Mooney is livid, however, and Mara’s middle-of-the-night drive home is interrupted when he pulls her over on a dark and deserted street. The scene progresses just as you’d expect — he pulls her roughly out of the car, calls her a whore for selling herself in marriage to the geezer Paxton, sexually assaults her by grabbing at her breasts while clearly threatening worse, and then orders her to show up at the sheriff’s department the next day to officially identify Boyd as Paxton’s assailant. If she refuses, he’ll arrest her for the crime.
In other words, that mother fucker needs to die and when he does — hopefully at Boyd’s hands — I’m going to cheer. Loudly.
On the other hand, Boyd’s heroin business seems to be getting back on track. The Canadians have promised to make one last delivery in two days, a fact which makes his street dealers a lot happier than they are when Wynn Duffy talks to them like he’s hosting a “Get Rich Buying and Selling Real Estate” seminar.
Unfortunately, one of the dealers has loose lips (pun intended… wait for it!) and shares the details about the upcoming shipment with a street whore named Candy, in exchange for a Pop Rocks flavored blowjob. (Get it? Loose lips/candy blowjob. Ha. I kill me.) “Candy” was last seen working as “Teri” at Audrey’s and cozying up to Johnny Crowder. Is it coincidence that after she finds out about it, the heroin shipment is hijacked before Boyd can take receipt of it? I think not.
And I almost forgot to mention Dewey’s funtimes threesome with a couple of employees being interrupted by the unwelcome appearance of Florida cousin Daryl Crowe. Judging by the look on Dewey’s face when he sees Daryl, that was one family reunion he definitely wanted to avoid.

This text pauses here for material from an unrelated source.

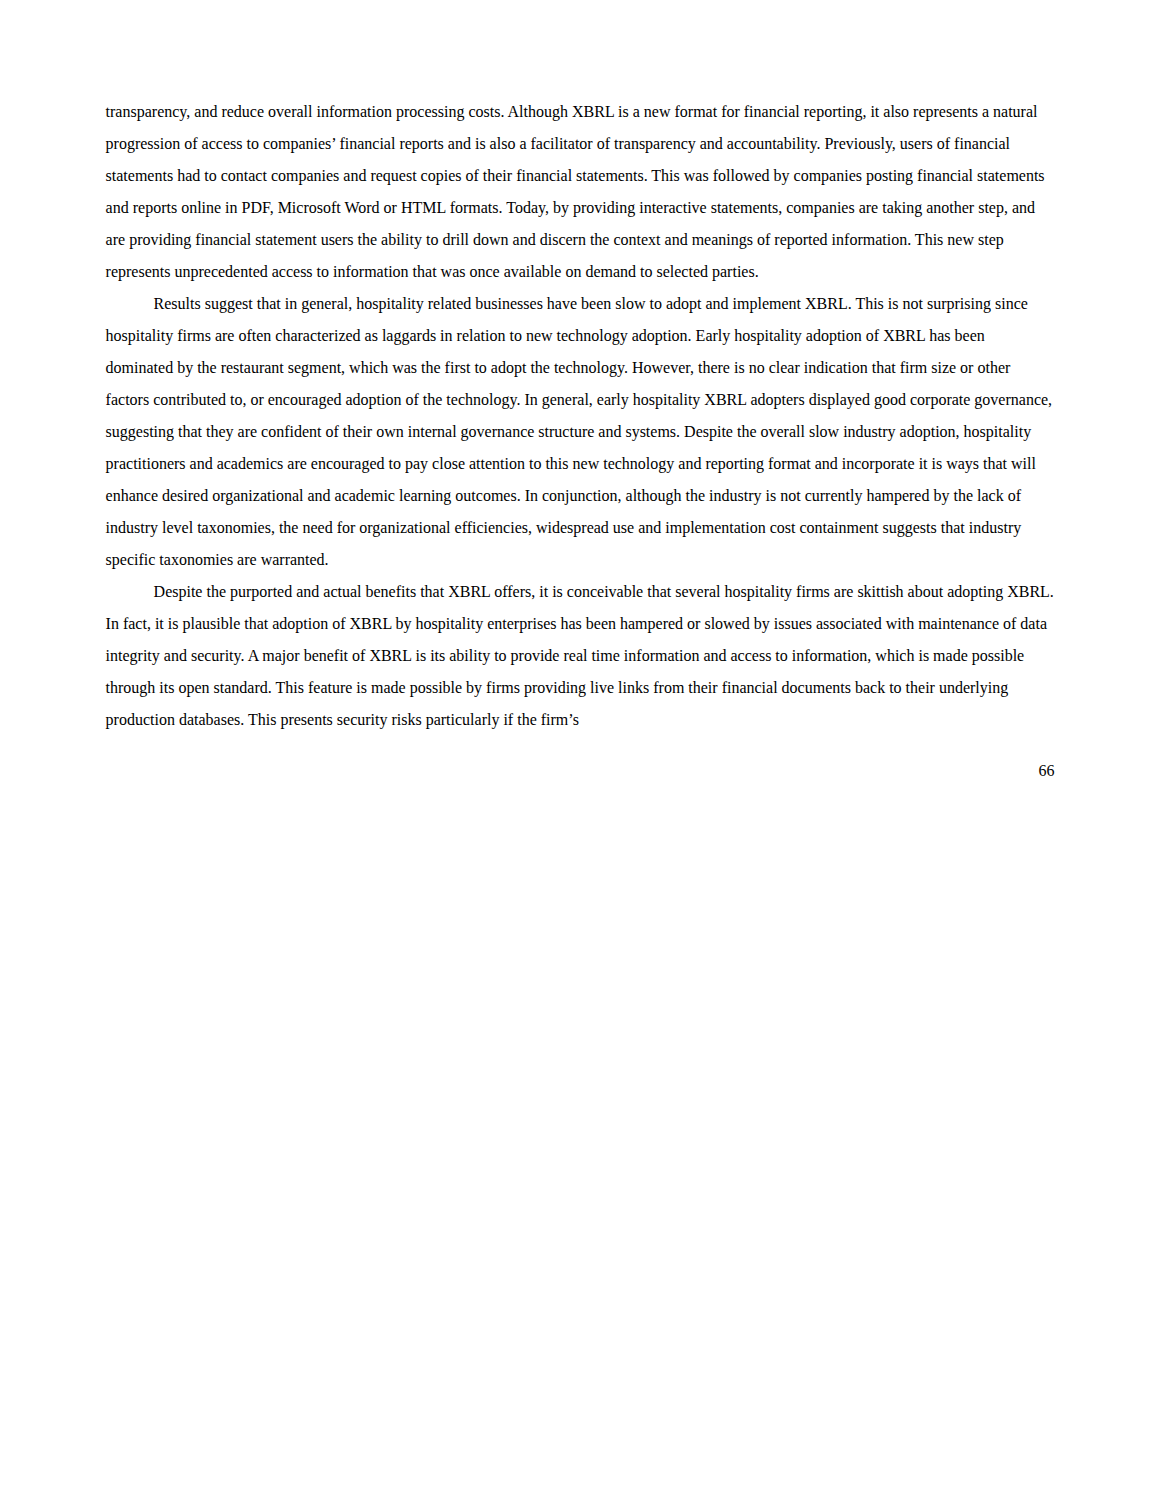transparency, and reduce overall information processing costs. Although XBRL is a new format for financial reporting, it also represents a natural progression of access to companies’ financial reports and is also a facilitator of transparency and accountability. Previously, users of financial statements had to contact companies and request copies of their financial statements. This was followed by companies posting financial statements and reports online in PDF, Microsoft Word or HTML formats. Today, by providing interactive statements, companies are taking another step, and are providing financial statement users the ability to drill down and discern the context and meanings of reported information. This new step represents unprecedented access to information that was once available on demand to selected parties.
Results suggest that in general, hospitality related businesses have been slow to adopt and implement XBRL. This is not surprising since hospitality firms are often characterized as laggards in relation to new technology adoption. Early hospitality adoption of XBRL has been dominated by the restaurant segment, which was the first to adopt the technology. However, there is no clear indication that firm size or other factors contributed to, or encouraged adoption of the technology. In general, early hospitality XBRL adopters displayed good corporate governance, suggesting that they are confident of their own internal governance structure and systems. Despite the overall slow industry adoption, hospitality practitioners and academics are encouraged to pay close attention to this new technology and reporting format and incorporate it is ways that will enhance desired organizational and academic learning outcomes. In conjunction, although the industry is not currently hampered by the lack of industry level taxonomies, the need for organizational efficiencies, widespread use and implementation cost containment suggests that industry specific taxonomies are warranted.
Despite the purported and actual benefits that XBRL offers, it is conceivable that several hospitality firms are skittish about adopting XBRL. In fact, it is plausible that adoption of XBRL by hospitality enterprises has been hampered or slowed by issues associated with maintenance of data integrity and security. A major benefit of XBRL is its ability to provide real time information and access to information, which is made possible through its open standard. This feature is made possible by firms providing live links from their financial documents back to their underlying production databases. This presents security risks particularly if the firm’s
66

4 replies on “New Show Recap: Justified 5×02, “The Kids Aren’t All Right””
Your brain is my brain. I was SO happy to see the Harris brothers together! Also, once again, somehow Justified gives Mara and Loretta so much dimension. (See, other shows? It can be done.)

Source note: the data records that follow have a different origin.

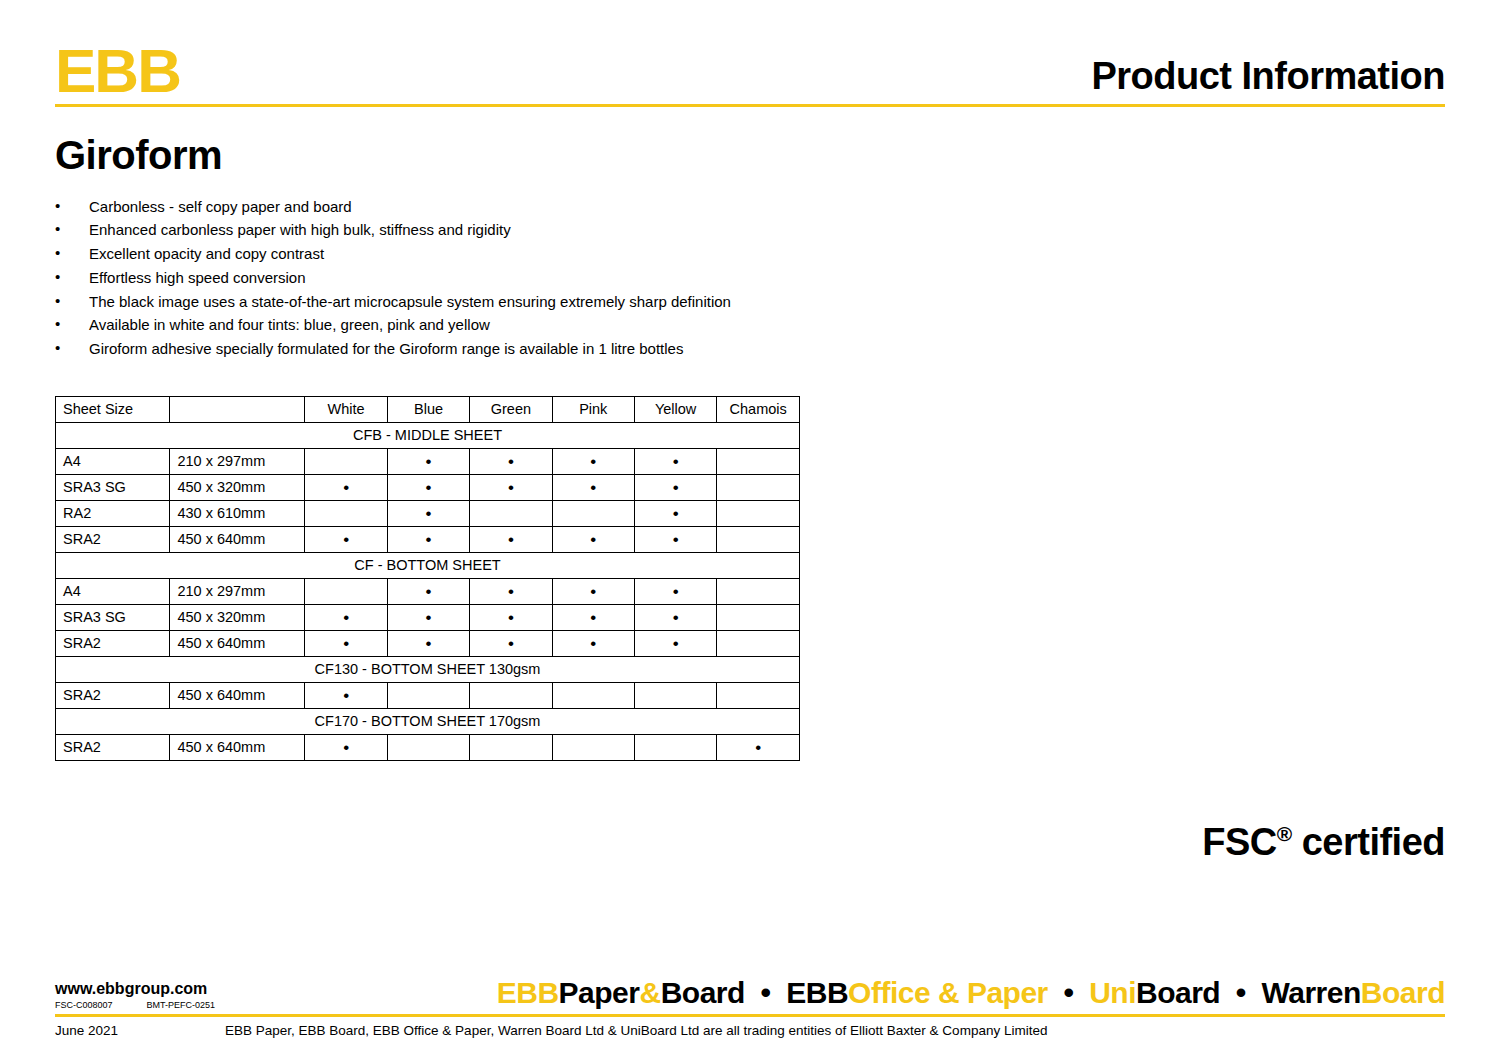EBB
Product Information
Giroform
Carbonless - self copy paper and board
Enhanced carbonless paper with high bulk, stiffness and rigidity
Excellent opacity and copy contrast
Effortless high speed conversion
The black image uses a state-of-the-art microcapsule system ensuring extremely sharp definition
Available in white and four tints: blue, green, pink and yellow
Giroform adhesive specially formulated for the Giroform range is available in 1 litre bottles
| Sheet Size | | White | Blue | Green | Pink | Yellow | Chamois |
| CFB - MIDDLE SHEET |
| A4 | 210 x 297mm | | | | | | |
| SRA3 SG | 450 x 320mm | | | | | | |
| RA2 | 430 x 610mm | | | | | | |
| SRA2 | 450 x 640mm | | | | | | |
| CF - BOTTOM SHEET |
| A4 | 210 x 297mm | | | | | | |
| SRA3 SG | 450 x 320mm | | | | | | |
| SRA2 | 450 x 640mm | | | | | | |
| CF130 - BOTTOM SHEET 130gsm |
| SRA2 | 450 x 640mm | | | | | | |
| CF170 - BOTTOM SHEET 170gsm |
| SRA2 | 450 x 640mm | | | | | | |
FSC® certified
www.ebbgroup.com
FSC-C008007 BMT-PEFC-0251
EBB Paper&Board • EBB Office & Paper • Uni Board • Warren Board
June 2021
EBB Paper, EBB Board, EBB Office & Paper, Warren Board Ltd & UniBoard Ltd are all trading entities of Elliott Baxter & Company Limited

I was more than a little surprised at Mara. I mean, it takes steel ovaries to stand in front of Boyd Crowder and threaten him unless he pays you off, especially since she saw first hand what he’s capable of.

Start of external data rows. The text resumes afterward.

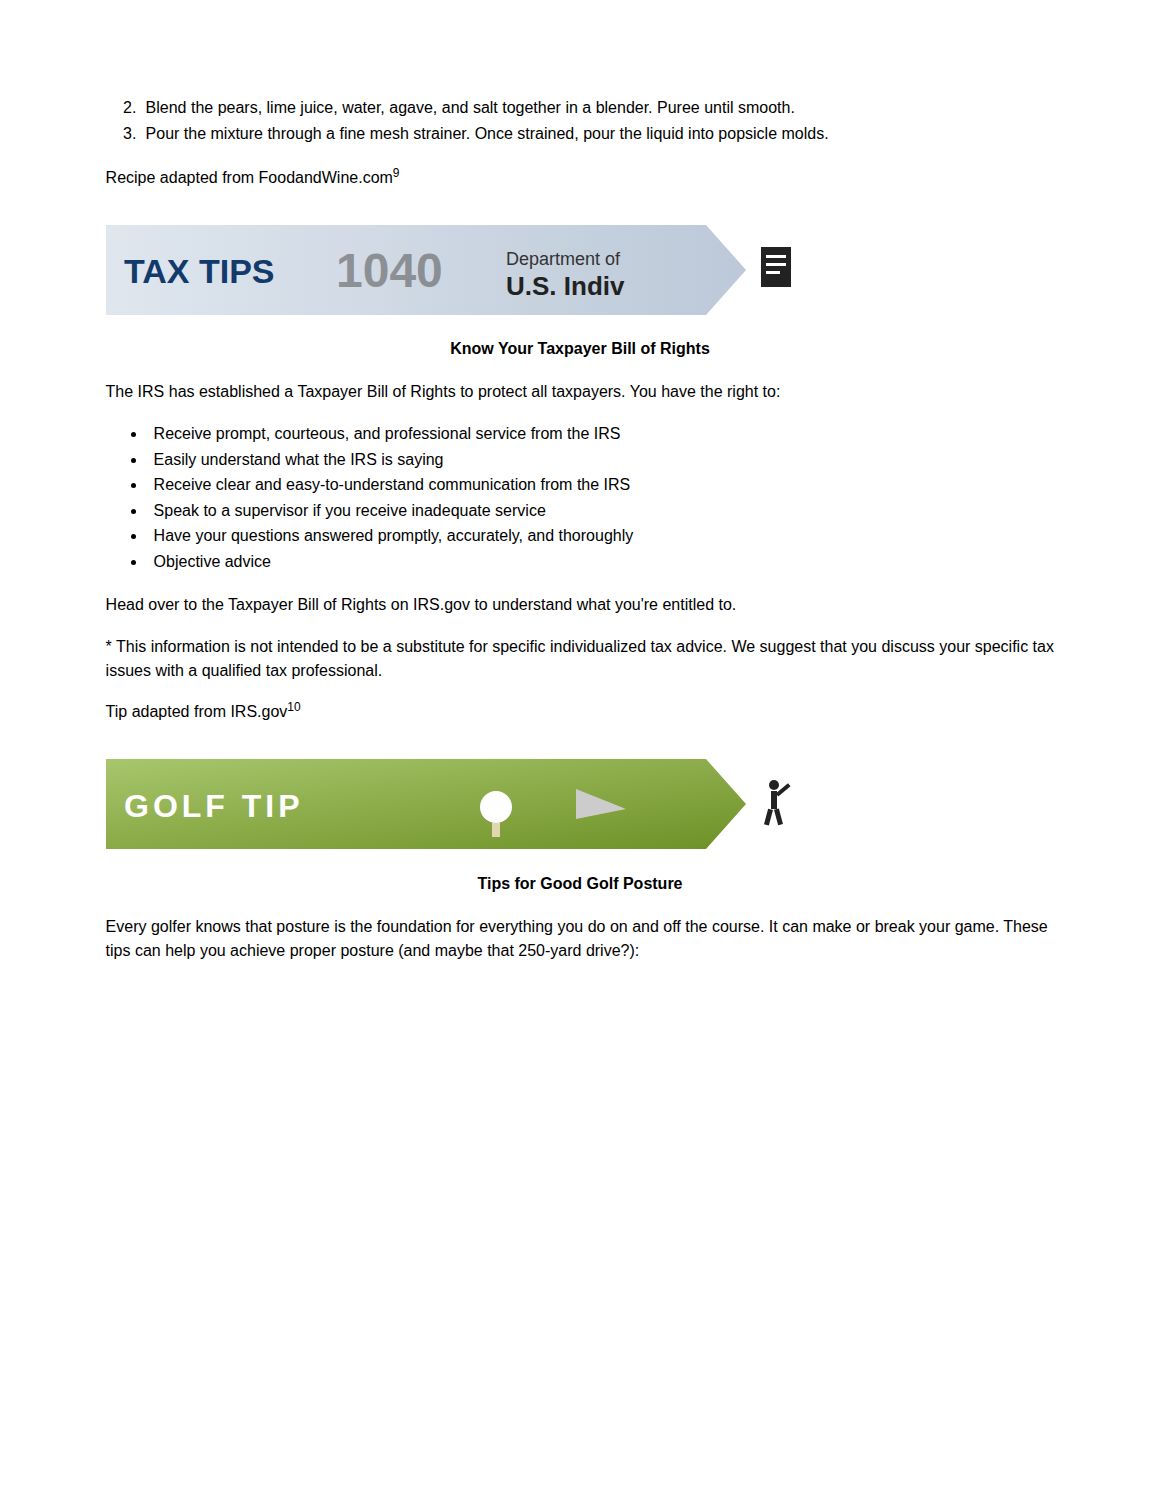Blend the pears, lime juice, water, agave, and salt together in a blender. Puree until smooth.
Pour the mixture through a fine mesh strainer. Once strained, pour the liquid into popsicle molds.
Recipe adapted from FoodandWine.com9
Know Your Taxpayer Bill of Rights
The IRS has established a Taxpayer Bill of Rights to protect all taxpayers. You have the right to:
Receive prompt, courteous, and professional service from the IRS
Easily understand what the IRS is saying
Receive clear and easy-to-understand communication from the IRS
Speak to a supervisor if you receive inadequate service
Have your questions answered promptly, accurately, and thoroughly
Objective advice
Head over to the Taxpayer Bill of Rights on IRS.gov to understand what you're entitled to.
* This information is not intended to be a substitute for specific individualized tax advice. We suggest that you discuss your specific tax issues with a qualified tax professional.
Tip adapted from IRS.gov10
Tips for Good Golf Posture
Every golfer knows that posture is the foundation for everything you do on and off the course. It can make or break your game. These tips can help you achieve proper posture (and maybe that 250-yard drive?):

And yet, they immediately showed her vulnerability in the scene with Jerk Cop, which is where other shows go wrong. Most of the time mail order brides are depicted as total victims or scheming ice queens.
And she really is helpless, in a foreign country with no support system. It will be interesting to see if she takes the (somewhat) easier way out or if maybe she goes to Boyd. She has to know if he wanted her dead, she wouldn’t have survived that first night. That says something about him, right?